In 1870, Parlatore was awarded a stipend from the city of Orsogna to study in Rome, and enrolled in the Institute of Fine Arts under the professor Tito Angelini. There he dedicated himself to sculpture and architecture. In Rome, he was encouraged by the painter Annibale Angelini. He exhibited in his early years a Bust of a widow, Bust of Old Man, a bronze Bust of King Umberto, and one of General Garibaldi. In 1877, he was awarded first prize for a work in the Exposition at Geneva, Switzerland.

He completed designs, never built, for a Monument to the Hero of Caprera (Garibaldi), to be erected in Chieti, and for a Monument to Quintino Sella. His Ad comilia was built depicting a young masculine ancient Roman citizen. He worked as an architect in many restorations, and served on may commission to examine designs of monuments, including the commission to evaluate a monument to Vittorio Emanuele II that was erected in Spoleto. However, when he complained of possible corruption in the selection process, he was shunned from official commissions in Rome.

In the 21st century, a series of works and models by Parlatore donated to his province were gathered in an annex to the Museo Orsognese Arte Musica, located in the Torre Di Bene in Orsogna. Among the sculptures are four lif-size stucco statues: La Sorpresa, Il Ravvedimento, Il Fromboliere, and Vir Plebeus Ad Forum; a stucco bas-relief depicting San Rocco tra gli appestati; a heraldic shield of the town of Guardiagrele; and ten half-busts in bronze, stucco, and terracotta.

Parlatore sculpted a plaque dedicated to the Italian soldiers fallen during the 19th century subjugation of Ethiopia (Monument to Caduti di Saati e Dogali, 1887) located near the church of Santa Chiara of Lanciano, located where there previously were barracks for a contingent that had died in the conflict.

[Collected data]

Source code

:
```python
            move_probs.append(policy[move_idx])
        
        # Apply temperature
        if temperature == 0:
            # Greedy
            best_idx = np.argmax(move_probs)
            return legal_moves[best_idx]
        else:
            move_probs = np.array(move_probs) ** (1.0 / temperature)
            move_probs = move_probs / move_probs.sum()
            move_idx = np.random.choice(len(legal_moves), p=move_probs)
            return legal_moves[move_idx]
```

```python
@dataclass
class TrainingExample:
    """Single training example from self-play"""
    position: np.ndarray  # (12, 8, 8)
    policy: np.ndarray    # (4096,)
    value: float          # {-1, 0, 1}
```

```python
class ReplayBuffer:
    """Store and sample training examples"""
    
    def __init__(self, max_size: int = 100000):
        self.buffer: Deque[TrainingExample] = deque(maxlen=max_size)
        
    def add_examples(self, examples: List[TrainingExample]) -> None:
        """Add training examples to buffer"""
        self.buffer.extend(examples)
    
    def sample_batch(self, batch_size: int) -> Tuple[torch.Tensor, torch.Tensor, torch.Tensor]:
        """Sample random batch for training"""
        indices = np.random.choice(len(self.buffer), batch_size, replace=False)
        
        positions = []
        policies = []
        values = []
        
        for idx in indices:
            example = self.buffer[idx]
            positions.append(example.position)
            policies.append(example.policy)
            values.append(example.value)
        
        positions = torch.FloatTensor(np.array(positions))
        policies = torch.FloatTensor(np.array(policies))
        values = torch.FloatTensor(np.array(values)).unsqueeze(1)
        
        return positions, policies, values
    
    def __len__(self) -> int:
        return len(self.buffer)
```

▶ Task to carry out: Copy out the entire passage about Parlatore word for word.

▶ Your solution:
In 1870, Parlatore was awarded a stipend from the city of Orsogna to study in Rome, and enrolled in the Institute of Fine Arts under the professor Tito Angelini. There he dedicated himself to sculpture and architecture. In Rome, he was encouraged by the painter Annibale Angelini. He exhibited in his early years a Bust of a widow, Bust of Old Man, a bronze Bust of King Umberto, and one of General Garibaldi. In 1877, he was awarded first prize for a work in the Exposition at Geneva, Switzerland.

He completed designs, never built, for a Monument to the Hero of Caprera (Garibaldi), to be erected in Chieti, and for a Monument to Quintino Sella. His Ad comilia was built depicting a young masculine ancient Roman citizen. He worked as an architect in many restorations, and served on may commission to examine designs of monuments, including the commission to evaluate a monument to Vittorio Emanuele II that was erected in Spoleto. However, when he complained of possible corruption in the selection process, he was shunned from official commissions in Rome.

In the 21st century, a series of works and models by Parlatore donated to his province were gathered in an annex to the Museo Orsognese Arte Musica, located in the Torre Di Bene in Orsogna. Among the sculptures are four lif-size stucco statues: La Sorpresa, Il Ravvedimento, Il Fromboliere, and Vir Plebeus Ad Forum; a stucco bas-relief depicting San Rocco tra gli appestati; a heraldic shield of the town of Guardiagrele; and ten half-busts in bronze, stucco, and terracotta.

Parlatore sculpted a plaque dedicated to the Italian soldiers fallen during the 19th century subjugation of Ethiopia (Monument to Caduti di Saati e Dogali, 1887) located near the church of Santa Chiara of Lanciano, located where there previously were barracks for a contingent that had died in the conflict.